Il faudrait être imbécile pour ne pas être exigeant envers une télévision qui reçoit, bon an mal an, plus de 1,2 milliard $ du trésor public, plus de 315 millions $ en publicité, plus de 100 millions $ du Fonds des médias, sans compter quelques centaines de millions en redevances pour ses chaînes spécialisées et les abonnements à tou.tv Extra et CBC Gem Premium.

Le communiqué de la SRC me trouve injuste d’avoir qualifié tou.tv de « plateforme cheap ». Si j’ai utilisé ce qualificatif, c’est pour différencier tou.tv et CBC Gem qui ne coûtent rien, de tou.tv Extra et de Gem Premium qui coûtent respectivement 6,99 $ et 4,99 $ par mois, plus taxes.

À deux ou trois reprises depuis sa création en 2014, je me suis indigné de l’existence de tou.tv Extra dans notre paysage audiovisuel.
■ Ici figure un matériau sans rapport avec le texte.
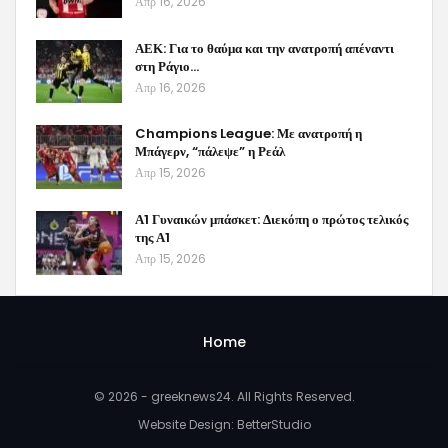
Απρ 16, 2026
ΑΕΚ: Για το θαύμα και την ανατροπή απέναντι
στη Ράγιο…
Απρ 16, 2026
Champions League: Με ανατροπή η
Μπάγερν, “πάλεψε” η Ρεάλ
Απρ 15, 2026
Α1 Γυναικών μπάσκετ: Διεκόπη ο πρώτος τελικός
της Α1
Απρ 15, 2026
Home
© 2026 - greeknews24. All Rights Reserved.
Website Design:
BetterStudio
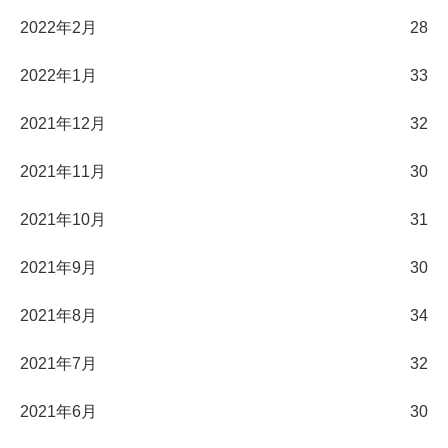
2022年2月
28
2022年1月
33
2021年12月
32
2021年11月
30
2021年10月
31
2021年9月
30
2021年8月
34
2021年7月
32
2021年6月
30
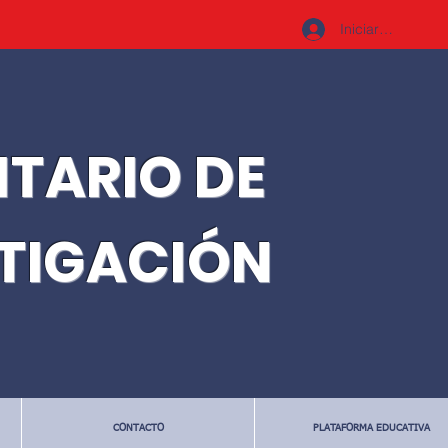
Iniciar sesión
ITARIO DE
STIGACIÓN
CONTACTO
PLATAFORMA EDUCATIVA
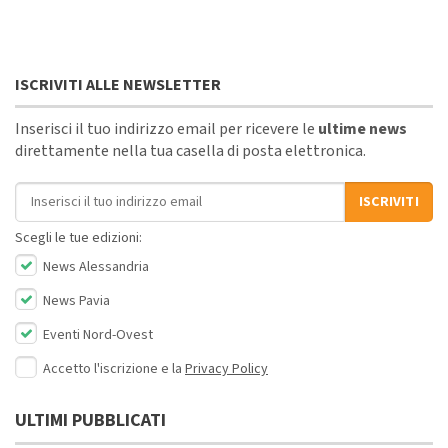
ISCRIVITI ALLE NEWSLETTER
Inserisci il tuo indirizzo email per ricevere le
ultime news
direttamente nella tua casella di posta elettronica.
Indirizzo email
ISCRIVITI
Scegli le tue edizioni:
News Alessandria
News Pavia
Eventi Nord-Ovest
Accetto l'iscrizione e la
Privacy Policy
ULTIMI PUBBLICATI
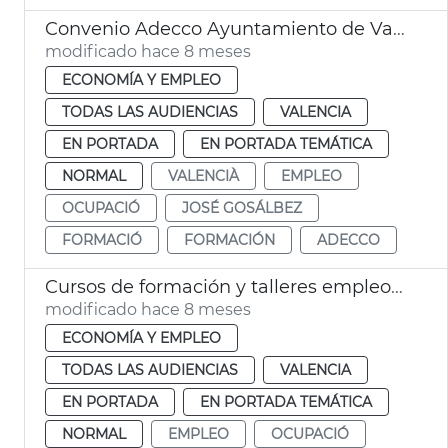
Convenio Adecco Ayuntamiento de València
modificado hace 8 meses
ECONOMÍA Y EMPLEO
TODAS LAS AUDIENCIAS
VALENCIA
EN PORTADA
EN PORTADA TEMÁTICA
NORMAL
VALENCIÀ
EMPLEO
OCUPACIÓ
JOSÉ GOSÁLBEZ
FORMACIÓ
FORMACIÓN
ADECCO
Cursos de formación y talleres empleo València
modificado hace 8 meses
ECONOMÍA Y EMPLEO
TODAS LAS AUDIENCIAS
VALENCIA
EN PORTADA
EN PORTADA TEMÁTICA
NORMAL
EMPLEO
OCUPACIÓ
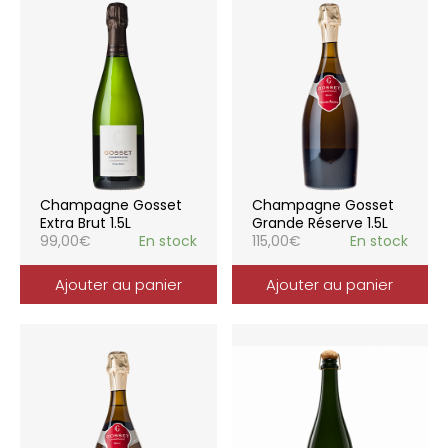
Champagne Gosset
Champagne Gosset
Extra Brut 1.5L
Grande Réserve 1.5L
99,00
€
En stock
115,00
€
En stock
Ajouter au panier
Ajouter au panier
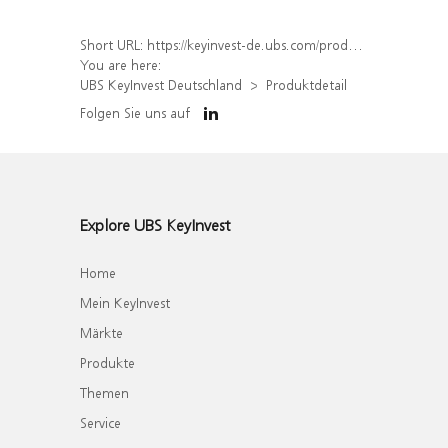
Short URL:
https://keyinvest-de.ubs.com/produkt/detail/index/isin/DE000WA7UPW6
You are here:
UBS KeyInvest Deutschland
Produktdetail
Folgen Sie uns auf
Explore UBS KeyInvest
Home
Mein KeyInvest
Märkte
Produkte
Themen
Service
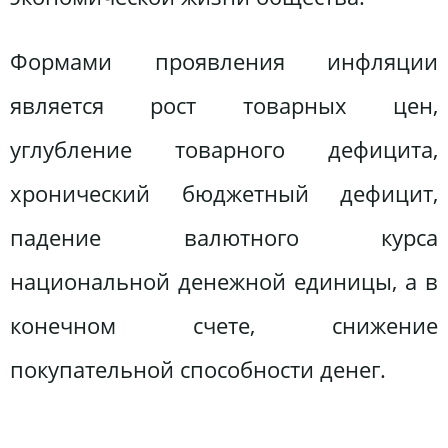
Формами проявления инфляции
является рост товарных цен,
углубление товарного дефицита,
хронический бюджетный дефицит,
падение валютного курса
национальной денежной единицы, а в
конечном счете, снижение
покупательной способности денег.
C’est inconcevable que le diffuseur public crée ainsi deux classes de téléspectateurs : ceux qui ont les moyens de regarder une série en rafale et sans publicité et les « pauvres », qui doivent attendre qu’elle soit diffusée plus tard, à la petite semaine, et entrecoupée de publicité, sur la chaîne principale.

Avec tou.tv Extra et CBC Gem Premium, CBC/Radio-Canada­­­ agit exactement comme s’il était un diffuseur privé au même titre que TVA et CTV, à qui appartiennent illico et Crave. Pour paraphraser un vieux slogan de CKAC, c’est comme si Radio-Canada avait conclu que si les diffuseurs privés le font, le diffuseur public peut le faire aussi.

DE LA COHÉRENCE, S.V.P.

Comble de l’insulte, tout.tv Extra se permet même de diffuser des émissions d’autres chaînes, généralistes et spécialisées, comme si Radio-Canada pouvait à son gré devenir télédistributeur au même titre que Bell, Vidéotron ou Telus. Il est plus que temps qu’Ottawa révise la loi sur la radiodiffusion et mette de l’ordre et de la cohérence dans notre paysage audiovisuel.

Les Canadiens ont déjà fait une importante concession en acceptant de payer un abonnement mensuel pour avoir plus de nouvelles sur les chaînes d’information continue RDI et CBC News. À peu près au même moment, ils ont vu les sports les plus populaires disparaître des chaînes généralistes du service public pour se retrouver sur des chaînes auxquelles ils doivent maintenant s’abonner.

Permettez-moi de ne pas revenir sur la création des chaînes ARTV et Explora qui ont permis à Radio-Canada de se délester d’une partie de son mandat « culturel » tout en obligeant les spectateurs à payer pour ce qu’ils avaient l’habitude de voir gratuitement.

Merci, Radio-Canada. Votre communiqué me permet de revenir sur toutes ces questions.